Task brief: Using the data below, print exactly the line with "Picture 1: First", the line with "Picture 2: Row", and every line between them, but none of the pictures.
[[ Information shown, beginning ]]
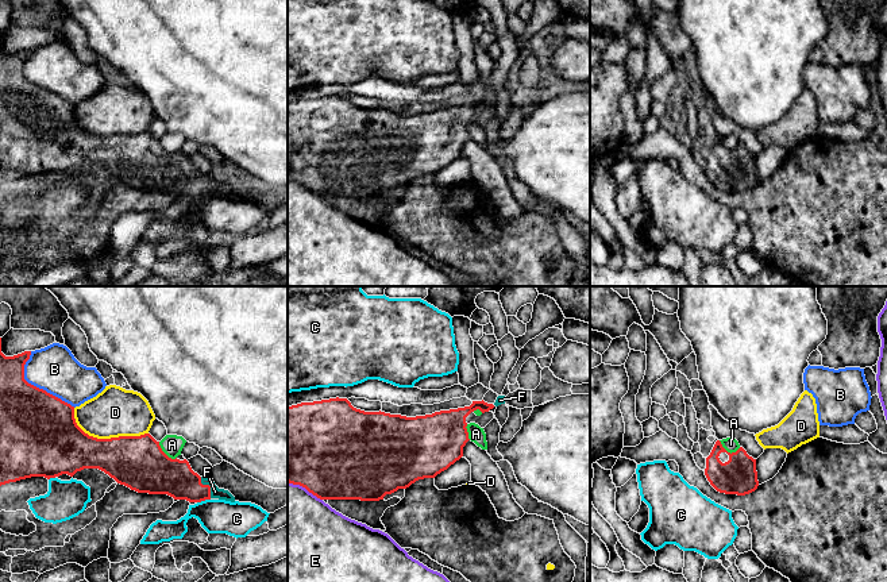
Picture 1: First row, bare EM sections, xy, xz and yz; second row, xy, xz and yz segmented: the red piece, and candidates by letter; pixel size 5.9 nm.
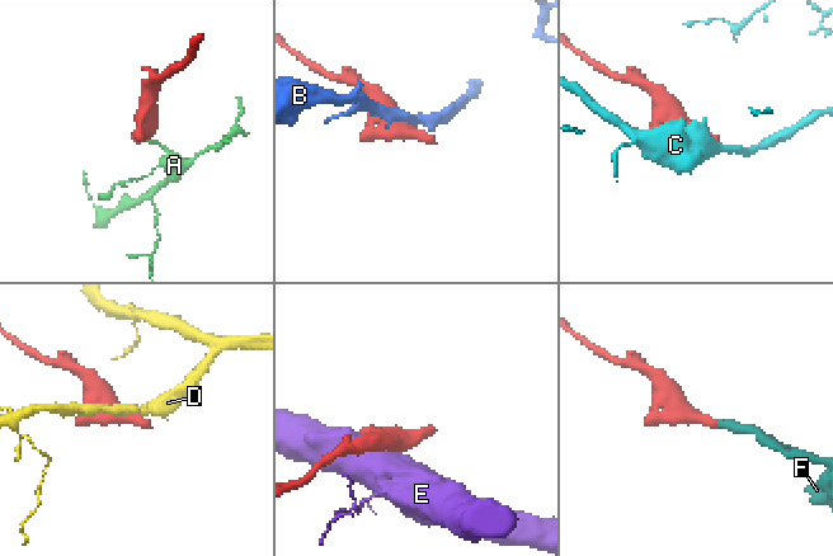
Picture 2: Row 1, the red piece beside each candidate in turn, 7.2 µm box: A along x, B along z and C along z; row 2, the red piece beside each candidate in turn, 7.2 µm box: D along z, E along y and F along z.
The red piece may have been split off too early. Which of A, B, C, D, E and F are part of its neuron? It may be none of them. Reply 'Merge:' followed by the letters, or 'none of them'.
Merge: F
[[ Information shown, end ]]
[[ Information shown, beginning ]]
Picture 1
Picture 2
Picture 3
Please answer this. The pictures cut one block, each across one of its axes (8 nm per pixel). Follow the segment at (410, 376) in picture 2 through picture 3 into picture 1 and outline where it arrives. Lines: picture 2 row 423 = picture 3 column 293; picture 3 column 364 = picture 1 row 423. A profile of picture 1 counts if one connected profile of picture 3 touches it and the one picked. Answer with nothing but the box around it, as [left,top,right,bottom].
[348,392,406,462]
[[ Information shown, end ]]
[[ Information shown, beginning ]]
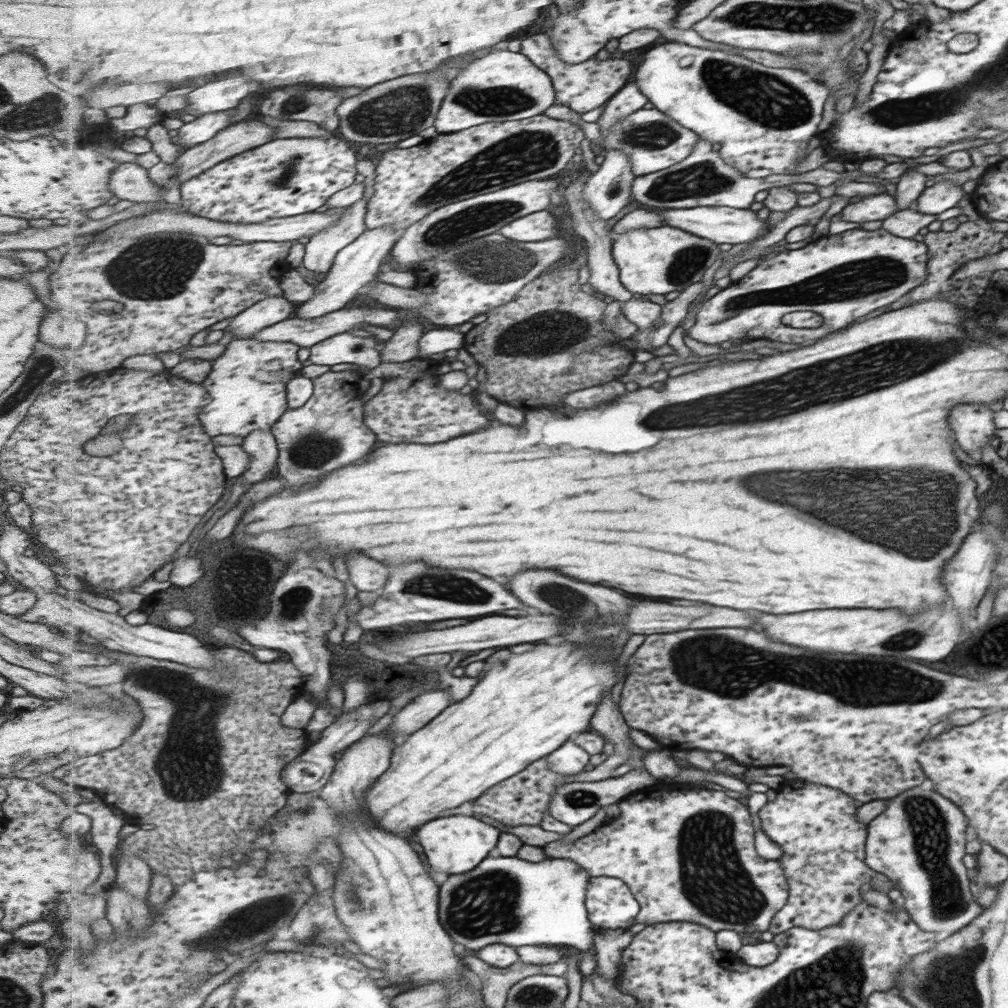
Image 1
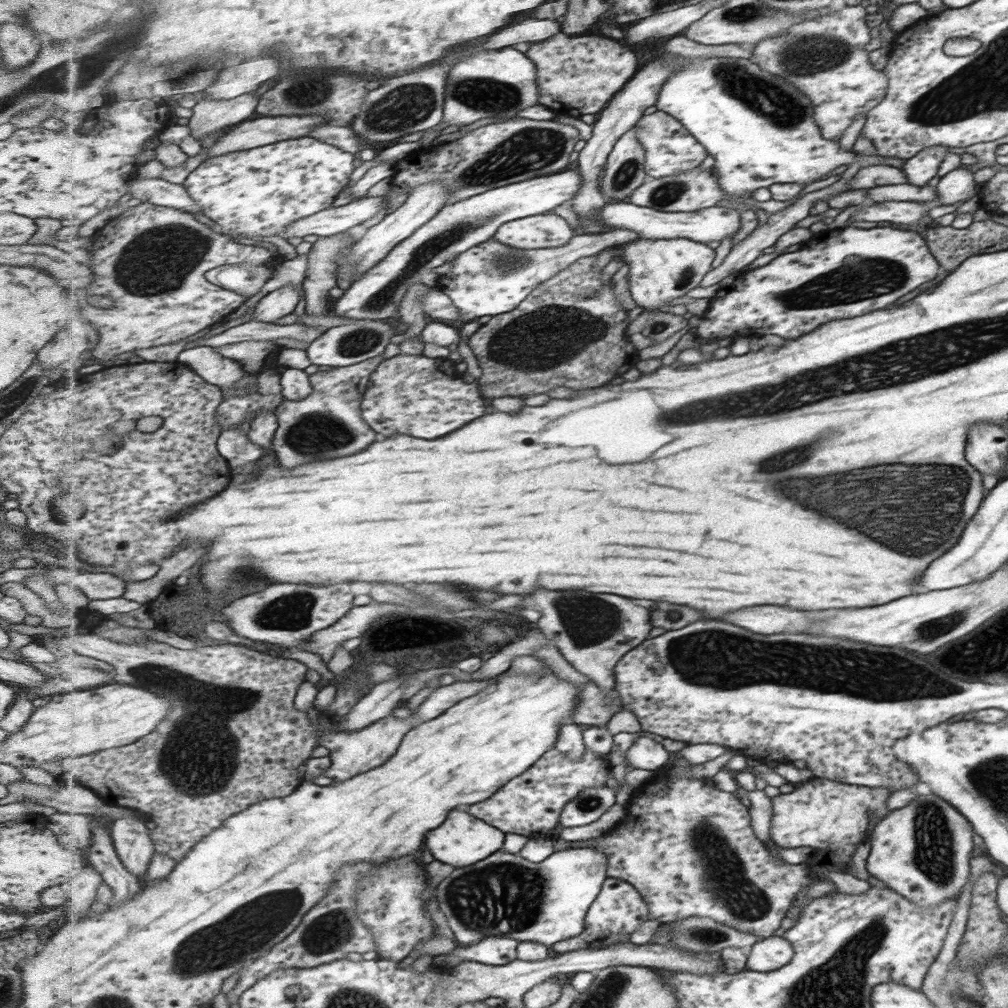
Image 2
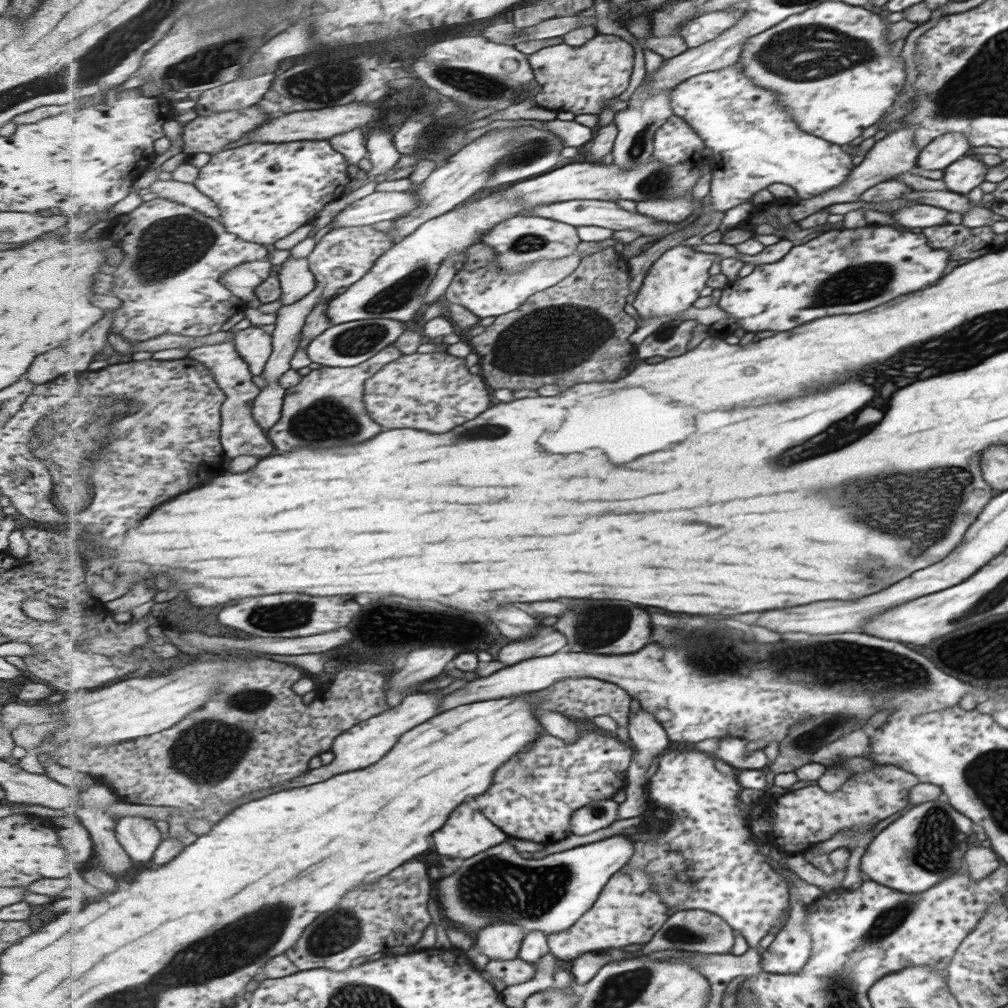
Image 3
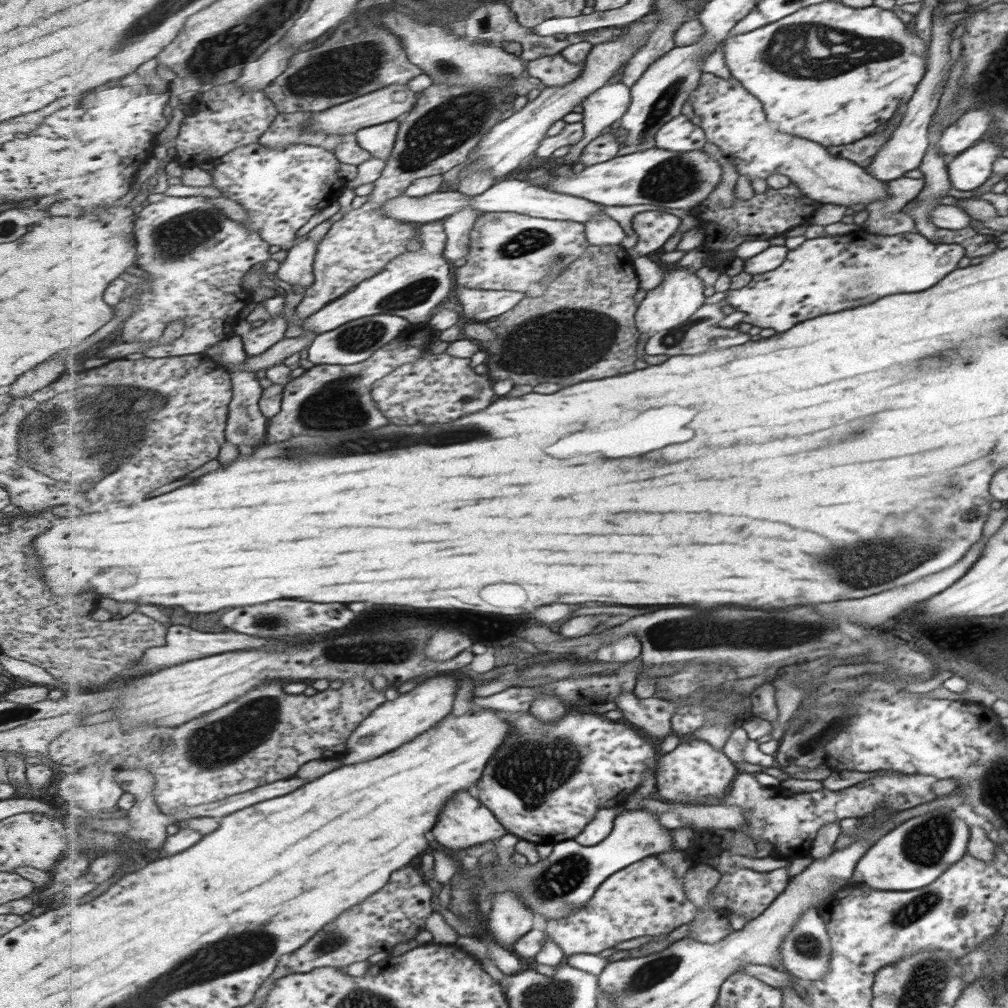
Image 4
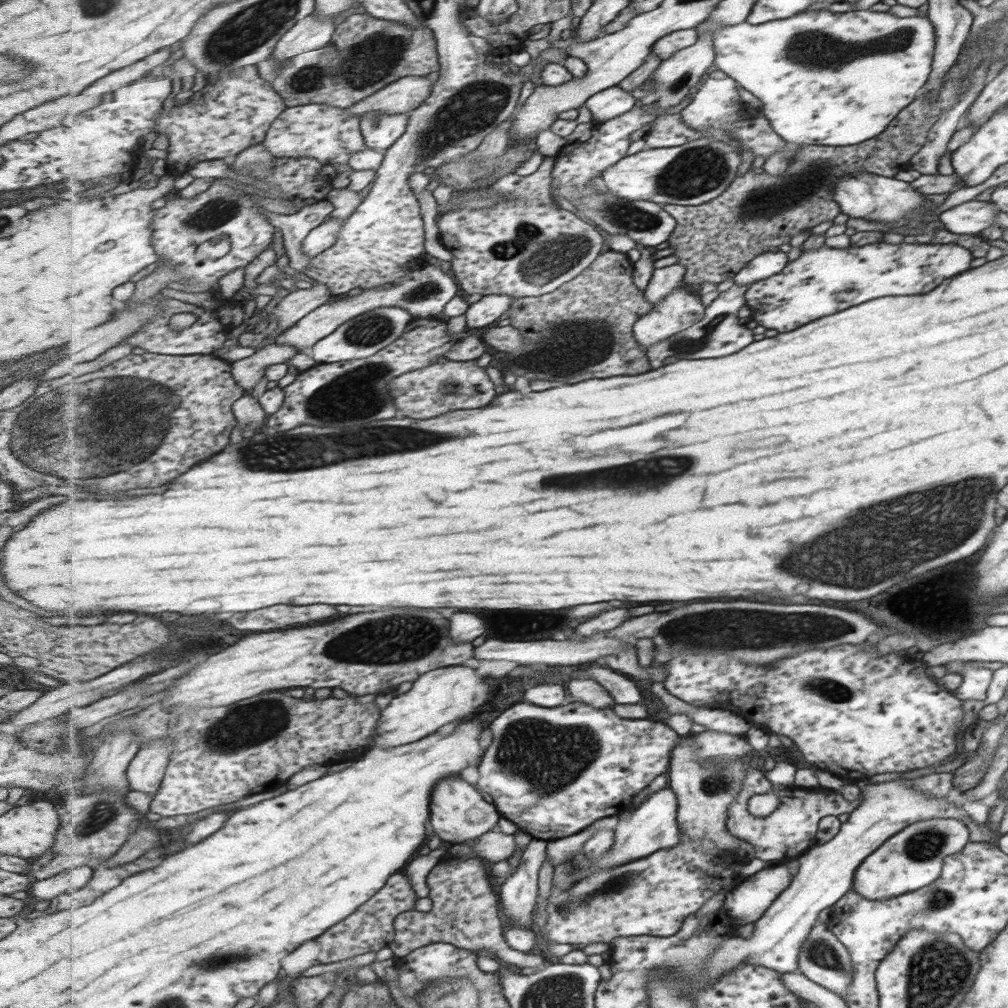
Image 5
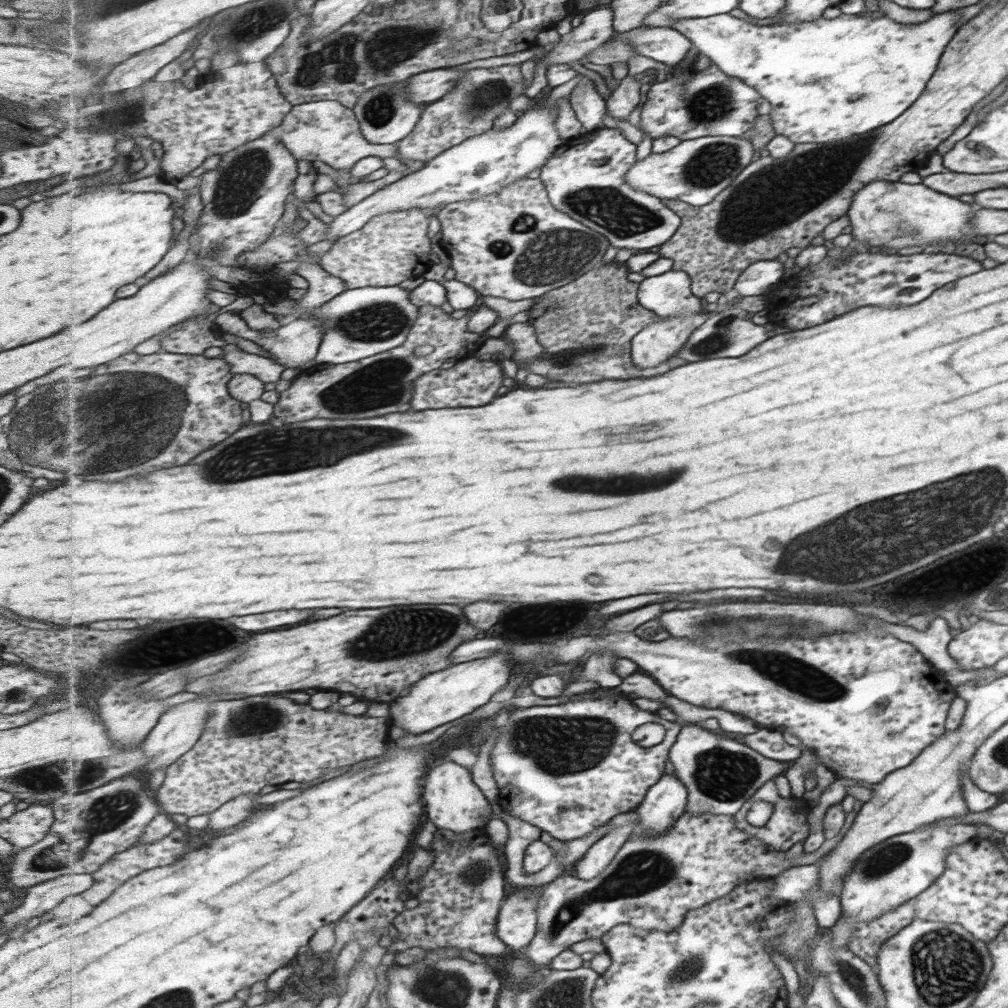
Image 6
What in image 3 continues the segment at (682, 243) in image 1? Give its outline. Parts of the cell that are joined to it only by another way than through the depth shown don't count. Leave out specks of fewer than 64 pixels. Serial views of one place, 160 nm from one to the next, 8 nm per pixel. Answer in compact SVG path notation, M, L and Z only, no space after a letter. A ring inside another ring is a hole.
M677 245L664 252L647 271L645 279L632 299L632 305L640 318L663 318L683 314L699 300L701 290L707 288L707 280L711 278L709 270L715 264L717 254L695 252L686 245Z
[[ Information shown, end ]]
Exercise result:
Picture 1: First row, bare EM sections, xy, xz and yz; second row, xy, xz and yz segmented: the red piece, and candidates by letter; pixel size 5.9 nm.
Picture 2: Row 1, the red piece beside each candidate in turn, 7.2 µm box: A along x, B along z and C along z; row 2, the red piece beside each candidate in turn, 7.2 µm box: D along z, E along y and F along z.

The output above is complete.